Rosannadanna slipped out of her mylar body suit and cape dress
and into the Spray 'n' Vac. It felt good to relax after a hard week at
the office where she struggled, Monday through Wednesday, trying to
untangle Mennonite wills or deal with the lack of them. Some of her
thorniest unresolved cases dated back to the "Rapture", and while very
few of them had originally involved much money, the litigation that had
grown up over the years had been enough to feed a couple of generations
of lawyers.

Her favorite cases were those that dealt with the ticklish
questions of illegitimate heirs, and with antiques rather than money.

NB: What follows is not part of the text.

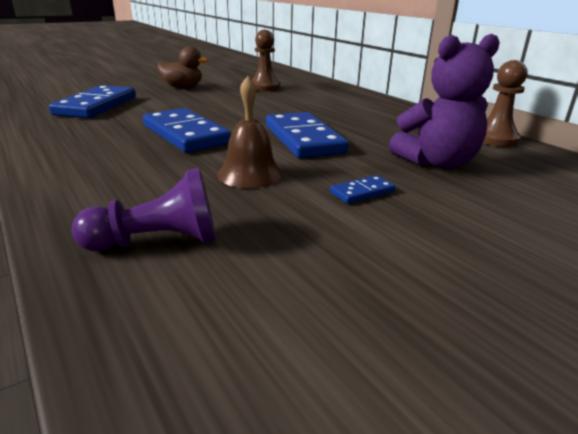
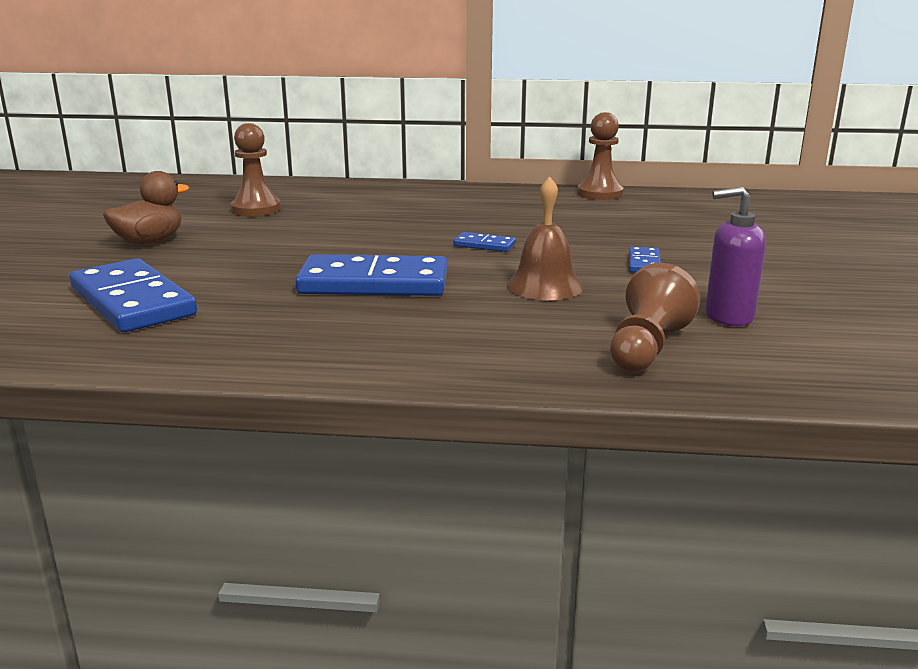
camera: 50 degrees left, 5 degrees down
(157, 242) = (646, 348): purple pawn -> brown pawn
(284, 260) = (728, 316): none -> purple soap dispenser
(303, 139) = (484, 245): blue domino -> blue domino, size x0.45
(437, 163) = (620, 225): purple teddy bear -> none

She'd been working today on an estate which consisted entirely of books:
wonderful, leatherbound books like a complete set of the _Mennonite
Quarterly Review_ through 1999, a first edition of the _Mennonite
Community Cookbook_, and an autographed manuscript of _Favorite Hymns,
Tunes and Airs of the Faith_ by Bradley Lehman. The putative heirs of
Nichiren Schwarzendruber, who had put the whole collection together back
in the "Nervous Nineties", were a motley crew which included the
great-grandson of the only known Mennonite offspring of Mick Jagger, the
Institute for the Study of Mennonite Institutions at the EMU campus up in
the Bronx, and an Amish gardener named Otto who still worked at hauling
manure around on the old Schwarzendruber place, as had his father before
him and his father before him.
Rosannadanna said "Air please" and the jets of warm, caressing
water became jets of warm, caressing air. "Licorice and... oh, licorice
and lavender", she said, and the Spray 'n' Vac booth filled with a finely
scented powder, dusted all over her body then whisked away by a gentle
massaging vaccuum. Tonight was "Mennonite Game" night at Madison Square
Garden, and she had a ticket at ringside. You never knew who you might
meet at Mennonite Game night, particularly if you were an unmarried,
29-year-old pulchritudinous Amish lawyer in Manhattan.